How hard is it to find strong Pre-Sales talent?
BIG NEWS, MarketingMoves are now also recruiting Pre-Sales Engineers. We’ve been listening to feedback from clients on how difficult it can be to find and hire the top 10% of Pre-Sales professionals. We’ve also heard all about the important role Pre-Sales plays in informing marketing strategy and product messaging. Our Pre-Sales recruitment expert, David Loubser, will be your go-to for Pre-Sales hires, reachable at email@example.com
To give you a little more insight on Pre-Sales, MarketingMoves spoke to Richard Stokes, a senior Pre-Sales professional, with over 10 years of Pre-Sales leadership experience in Technology.
Over the last 3 weeks, we’ve discussed many of the key questions surrounding Pre-Sales, from the basics through to how to very best excel. Finally this week, we look at Pre-Sales from a hiring manager’s perspective – how hard is it to find Pre-Sales talent?
If you’d like to see all this content in handy PDF plus next week’s question ahead of time, download the full pdf version below.
Inside the Mind of a Pre-Sales Engineer
MarketingMoves interviews Richard Stokes
How hard is it to find strong Pre-sales talent?
It can be very difficult to find the right blend of deep knowledge and excellent communication skills. When hiring there are four basic areas I look for:
i) Context – It depends on the role but knowledge of the domain area is typical. For example it is useful for a Marketing Cloud Solution Pre-Sales Engineer to have experience or qualifications in marketing and be in the marketing function of a business. This contextual knowledge might also be of a particular industry, Financial Services for example.
ii) System technical knowledge – detailed technical knowledge of a solution from different possible perspectives, this is often from a training background or consulting background but sometimes as a user. This is ideally in the solution or technology that you sell but it could be in something similar or a direct competitor.
iii) Pre-Sales skills –the skills and experience which I described in the “How” part of What Makes a Great Pre-Sales Person?

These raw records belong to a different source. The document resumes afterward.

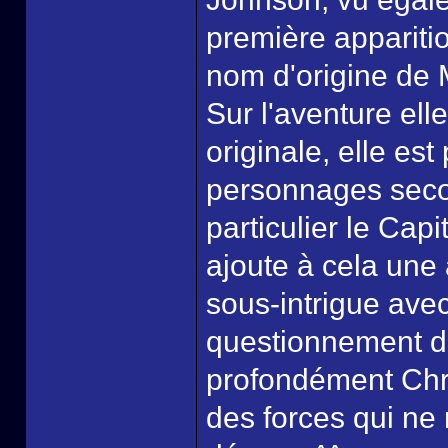
première appariti
nom d'origine de M
Sur l'aventure ell
originale, elle es
personnages secon
particulier le Cap
ajoute à cela une
sous-intrigue avec
questionnement de
profondément Chré
des forces qui ne 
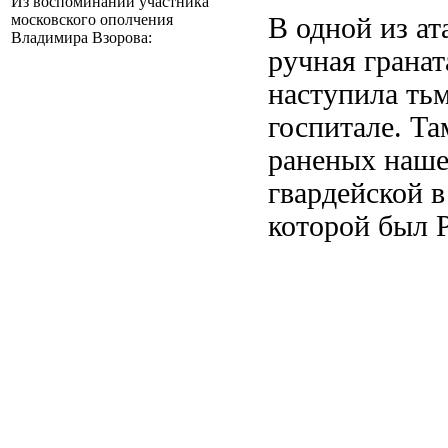
Из воспоминаний участника
московского ополчения
В одной из ат
Владимира Взорова:
ручная грана
наступила тьм
госпитале. Та
раненых нашег
гвардейской в
которой был 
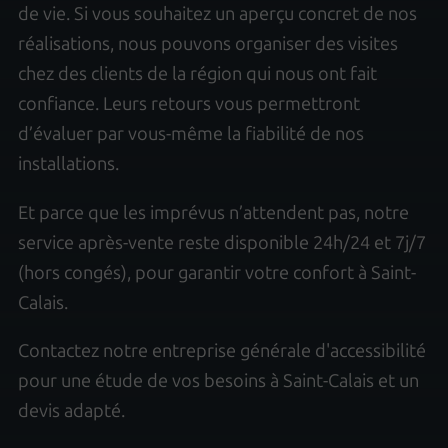
de vie. Si vous souhaitez un aperçu concret de nos
réalisations, nous pouvons organiser des visites
chez des clients de la région qui nous ont fait
confiance. Leurs retours vous permettront
d’évaluer par vous-même la fiabilité de nos
installations.
Et parce que les imprévus n’attendent pas, notre
service après-vente reste disponible 24h/24 et 7j/7
(hors congés), pour garantir votre confort à Saint-
Calais.
Contactez notre entreprise générale d'accessibilité
pour une étude de vos besoins à Saint-Calais et un
devis adapté.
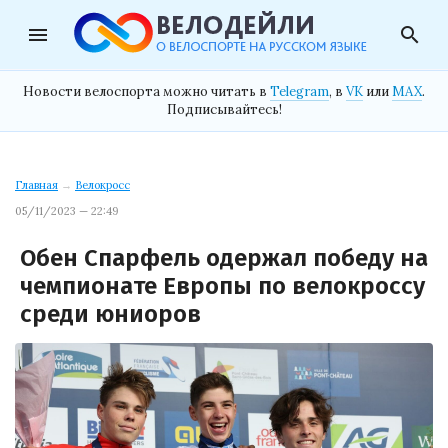
menu
search
Новости велоспорта можно читать в
Telegram
, в
VK
или
MAX
.
Подписывайтесь!
Главная
→
Велокросс
05/11/2023 — 22:49
Обен Спарфель одержал победу на
чемпионате Европы по велокроссу
среди юниоров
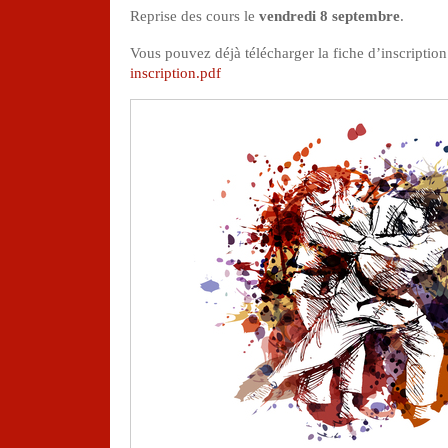
Reprise des cours le
vendredi 8 septembre
.
Vous pouvez déjà télécharger la fiche d’inscription 
inscription.pdf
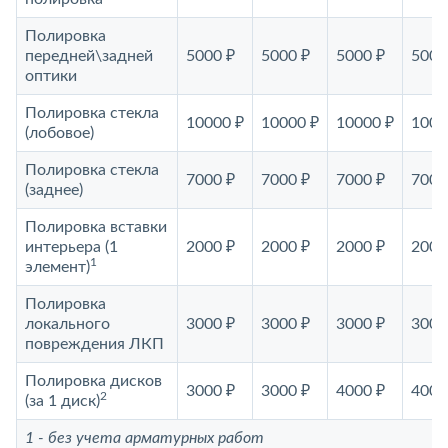
Полировка
передней\задней
5000 ₽
5000 ₽
5000 ₽
5000
оптики
Полировка стекла
10000 ₽
10000 ₽
10000 ₽
1000
(лобовое)
Полировка стекла
7000 ₽
7000 ₽
7000 ₽
7000
(заднее)
Полировка вставки
интерьера (1
2000 ₽
2000 ₽
2000 ₽
2000
1
элемент)
Полировка
локального
3000 ₽
3000 ₽
3000 ₽
3000
повреждения ЛКП
Полировка дисков
3000 ₽
3000 ₽
4000 ₽
4000
2
(за 1 диск)
1 - без учета арматурных работ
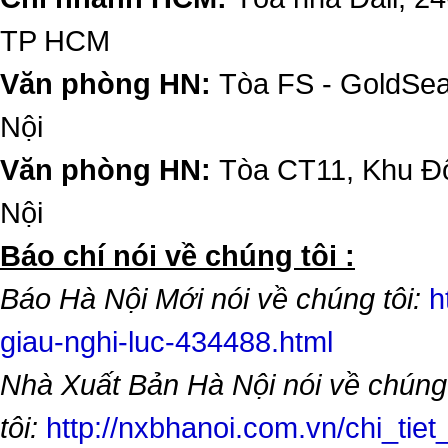
TP HCM
Văn phòng HN:
Tòa FS - GoldSe
Nội
Văn phòng HN:
Tòa CT11, Khu Đô
Nội
​Báo chí nói về chúng tôi :
Báo Hà Nội Mới nói về chúng tôi:
h
giau-nghi-luc-434488.html
Nhà Xuất Bản Hà Nội nói về chúng
tôi:
http://nxbhanoi.com.vn/chi_tiet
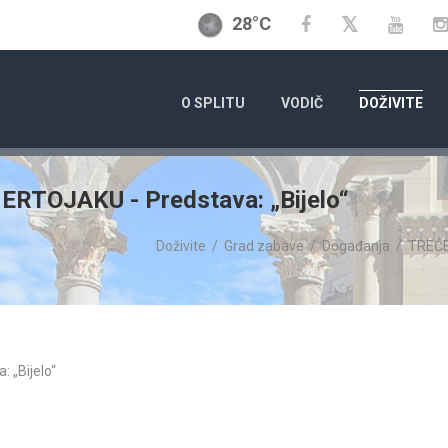
28°C
Twitter
Facebook
YouT
O SPLITU
VODIČ
DOŽIVITE
TOJAKU - Predstava: „Bijelo“
Doživite
/
Grad zabave
/
Događanja
/
TREĆE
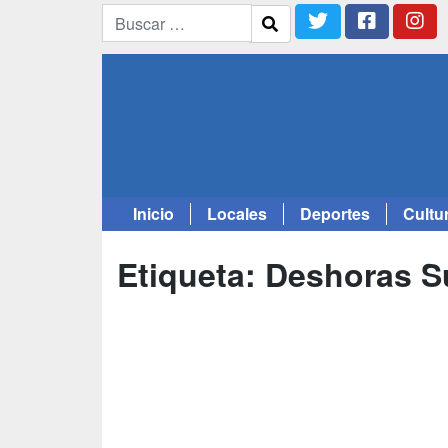
Inicio
Locales
Deportes
Cultu
Saltar
al
Etiqueta:
Deshoras S
contenido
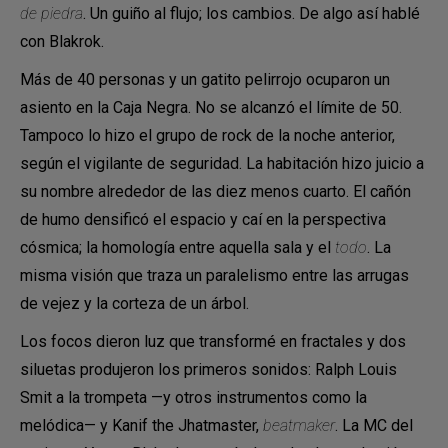
de piedra
. Un guiño al flujo; los cambios. De algo así hablé
con Blakrok.
Más de 40 personas y un gatito pelirrojo ocuparon un
asiento en la Caja Negra. No se alcanzó el límite de 50.
Tampoco lo hizo el grupo de rock de la noche anterior,
según el vigilante de seguridad. La habitación hizo juicio a
su nombre alrededor de las diez menos cuarto. El cañón
de humo densificó el espacio y caí en la perspectiva
cósmica; la homología entre aquella sala y el
todo
. La
misma visión que traza un paralelismo entre las arrugas
de vejez y la corteza de un árbol.
Los focos dieron luz que transformé en fractales y dos
siluetas produjeron los primeros sonidos: Ralph Louis
Smit a la trompeta —y otros instrumentos como la
melódica— y Kanif the Jhatmaster,
beatmaker
. La MC del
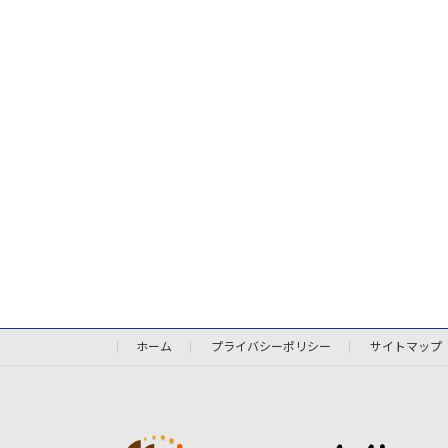
ホーム
プライバシーポリシー
サイトマップ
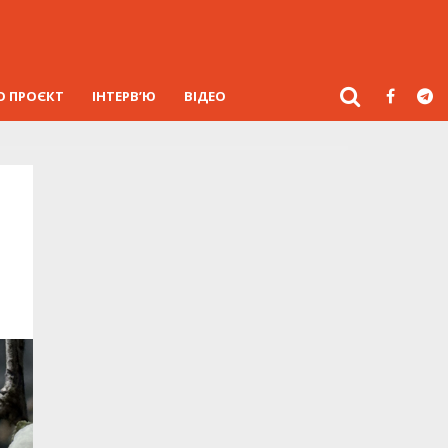
О ПРОЄКТ
ІНТЕРВ’Ю
ВІДЕО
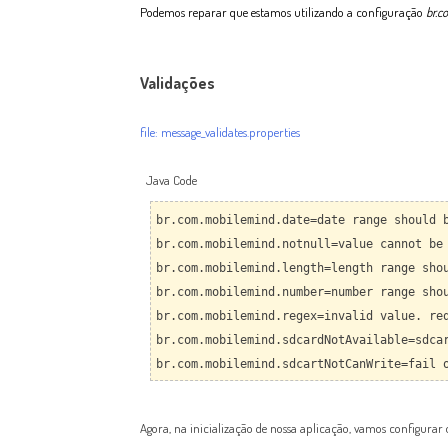
Podemos reparar que estamos utilizando a configuração
br.c
Validações
file: message_validates.properties
Java Code
br.com.mobilemind.date=date range should 
br.com.mobilemind.notnull=value cannot be
br.com.mobilemind.length=length range sho
br.com.mobilemind.number=number range sho
br.com.mobilemind.regex=invalid value. re
br.com.mobilemind.sdcardNotAvailable=sdca
br.com.mobilemind.sdcartNotCanWrite=fail 
Agora, na inicialização de nossa aplicação, vamos configurar o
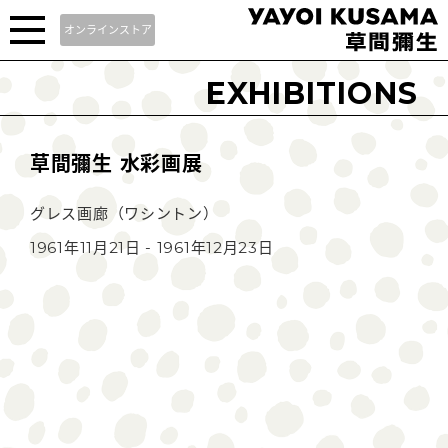
オンラインストア
EXHIBITIONS
草間彌生 水彩画展
グレス画廊（ワシントン）
1961年11月21日 - 1961年12月23日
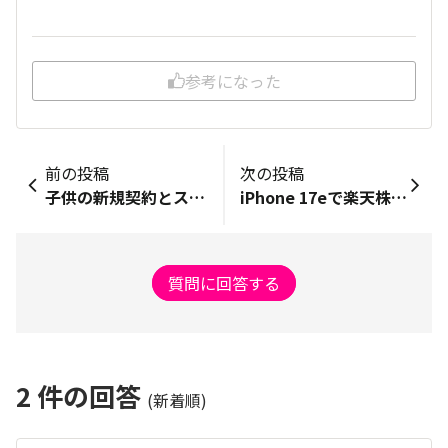
参考になった
前の投稿
次の投稿
子供の新規契約とスマホ購入の最もお得な方法
iPhone 17eで楽天株主優待eSIMが「オン」でも圏外（電波が立たない）の解消法について
質問に回答する
2
件の回答
(新着順)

I typically look for at least two out of three and then dive deep to assess the candidates’ potential and ability to learn in the other one. Strength in only one area makes it more difficult for a Pre-Sales Engineer to be successful in a short time. In any hire a clear idea of the likely time to value is very important. I strongly believe that a creative approach to hiring can yield some great results. If you can hire someone who is strong in two areas out of the three you may get the chance to bring someone in with a different background and a new perspective for your team. It may take a little longer in terms of time to value but a slightly longer term view can reap great benefits.